The problem: Starting at the top of the data and ending with the line that holds "### shell 命令替换", transcribe each line exactly; include both ends.

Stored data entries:
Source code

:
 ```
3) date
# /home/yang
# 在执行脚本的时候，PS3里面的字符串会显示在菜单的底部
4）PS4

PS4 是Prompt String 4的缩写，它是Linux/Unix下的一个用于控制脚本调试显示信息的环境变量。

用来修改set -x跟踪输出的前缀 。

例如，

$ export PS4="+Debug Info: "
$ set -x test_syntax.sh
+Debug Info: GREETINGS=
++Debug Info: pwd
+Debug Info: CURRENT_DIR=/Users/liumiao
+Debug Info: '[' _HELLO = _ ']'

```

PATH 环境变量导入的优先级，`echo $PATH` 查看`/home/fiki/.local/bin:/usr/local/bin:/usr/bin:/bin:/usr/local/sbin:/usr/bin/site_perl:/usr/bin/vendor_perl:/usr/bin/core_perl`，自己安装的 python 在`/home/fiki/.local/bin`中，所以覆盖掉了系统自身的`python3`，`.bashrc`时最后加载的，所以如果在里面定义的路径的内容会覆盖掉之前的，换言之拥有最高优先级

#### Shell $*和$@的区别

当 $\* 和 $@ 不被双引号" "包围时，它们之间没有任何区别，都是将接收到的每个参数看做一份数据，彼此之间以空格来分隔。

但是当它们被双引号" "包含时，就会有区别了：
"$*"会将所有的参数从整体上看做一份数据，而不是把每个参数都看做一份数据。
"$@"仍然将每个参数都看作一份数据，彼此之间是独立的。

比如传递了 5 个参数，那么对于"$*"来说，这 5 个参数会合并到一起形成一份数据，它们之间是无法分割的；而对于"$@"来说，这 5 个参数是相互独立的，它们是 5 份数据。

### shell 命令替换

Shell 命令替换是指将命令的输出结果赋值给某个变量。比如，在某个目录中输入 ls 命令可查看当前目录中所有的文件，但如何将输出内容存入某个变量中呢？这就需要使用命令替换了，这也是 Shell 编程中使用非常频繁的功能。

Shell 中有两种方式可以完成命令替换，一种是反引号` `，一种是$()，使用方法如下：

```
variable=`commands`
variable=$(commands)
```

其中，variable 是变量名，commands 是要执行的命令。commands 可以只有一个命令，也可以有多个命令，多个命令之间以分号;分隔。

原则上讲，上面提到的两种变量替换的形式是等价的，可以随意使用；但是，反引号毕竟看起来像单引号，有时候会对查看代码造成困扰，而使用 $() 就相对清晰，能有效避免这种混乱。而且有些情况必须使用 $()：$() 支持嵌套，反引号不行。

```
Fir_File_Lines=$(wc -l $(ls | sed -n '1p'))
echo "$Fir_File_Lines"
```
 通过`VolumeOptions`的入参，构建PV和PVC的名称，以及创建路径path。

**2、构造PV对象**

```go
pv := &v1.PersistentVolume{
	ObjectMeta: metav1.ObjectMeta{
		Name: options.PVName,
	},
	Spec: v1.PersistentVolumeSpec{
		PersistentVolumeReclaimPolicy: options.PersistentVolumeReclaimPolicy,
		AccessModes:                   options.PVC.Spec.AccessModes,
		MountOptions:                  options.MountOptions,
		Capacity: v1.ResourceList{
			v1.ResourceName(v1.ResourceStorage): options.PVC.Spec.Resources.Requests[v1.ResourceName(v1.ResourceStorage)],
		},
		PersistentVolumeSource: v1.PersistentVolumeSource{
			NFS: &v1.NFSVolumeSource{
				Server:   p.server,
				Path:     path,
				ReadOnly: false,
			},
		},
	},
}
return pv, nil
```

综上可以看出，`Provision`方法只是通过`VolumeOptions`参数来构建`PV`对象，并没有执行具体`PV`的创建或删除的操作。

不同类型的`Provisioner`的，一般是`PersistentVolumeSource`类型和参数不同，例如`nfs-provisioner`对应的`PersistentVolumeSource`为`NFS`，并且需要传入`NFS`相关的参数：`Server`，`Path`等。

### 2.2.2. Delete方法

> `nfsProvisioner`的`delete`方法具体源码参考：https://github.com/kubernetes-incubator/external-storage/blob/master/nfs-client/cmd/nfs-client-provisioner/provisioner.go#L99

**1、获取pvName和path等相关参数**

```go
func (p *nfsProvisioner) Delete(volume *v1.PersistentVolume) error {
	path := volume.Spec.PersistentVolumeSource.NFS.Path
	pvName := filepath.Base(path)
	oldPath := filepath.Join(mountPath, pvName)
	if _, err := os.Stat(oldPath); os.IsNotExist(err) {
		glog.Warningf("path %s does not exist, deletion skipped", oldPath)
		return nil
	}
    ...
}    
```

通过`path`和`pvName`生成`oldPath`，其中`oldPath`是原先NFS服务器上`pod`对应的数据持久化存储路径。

Answer box:
Source code

:
 ```
3) date
# /home/yang
# 在执行脚本的时候，PS3里面的字符串会显示在菜单的底部
4）PS4

PS4 是Prompt String 4的缩写，它是Linux/Unix下的一个用于控制脚本调试显示信息的环境变量。

用来修改set -x跟踪输出的前缀 。

例如，

$ export PS4="+Debug Info: "
$ set -x test_syntax.sh
+Debug Info: GREETINGS=
++Debug Info: pwd
+Debug Info: CURRENT_DIR=/Users/liumiao
+Debug Info: '[' _HELLO = _ ']'

```

PATH 环境变量导入的优先级，`echo $PATH` 查看`/home/fiki/.local/bin:/usr/local/bin:/usr/bin:/bin:/usr/local/sbin:/usr/bin/site_perl:/usr/bin/vendor_perl:/usr/bin/core_perl`，自己安装的 python 在`/home/fiki/.local/bin`中，所以覆盖掉了系统自身的`python3`，`.bashrc`时最后加载的，所以如果在里面定义的路径的内容会覆盖掉之前的，换言之拥有最高优先级

#### Shell $*和$@的区别

当 $\* 和 $@ 不被双引号" "包围时，它们之间没有任何区别，都是将接收到的每个参数看做一份数据，彼此之间以空格来分隔。

但是当它们被双引号" "包含时，就会有区别了：
"$*"会将所有的参数从整体上看做一份数据，而不是把每个参数都看做一份数据。
"$@"仍然将每个参数都看作一份数据，彼此之间是独立的。

比如传递了 5 个参数，那么对于"$*"来说，这 5 个参数会合并到一起形成一份数据，它们之间是无法分割的；而对于"$@"来说，这 5 个参数是相互独立的，它们是 5 份数据。

### shell 命令替换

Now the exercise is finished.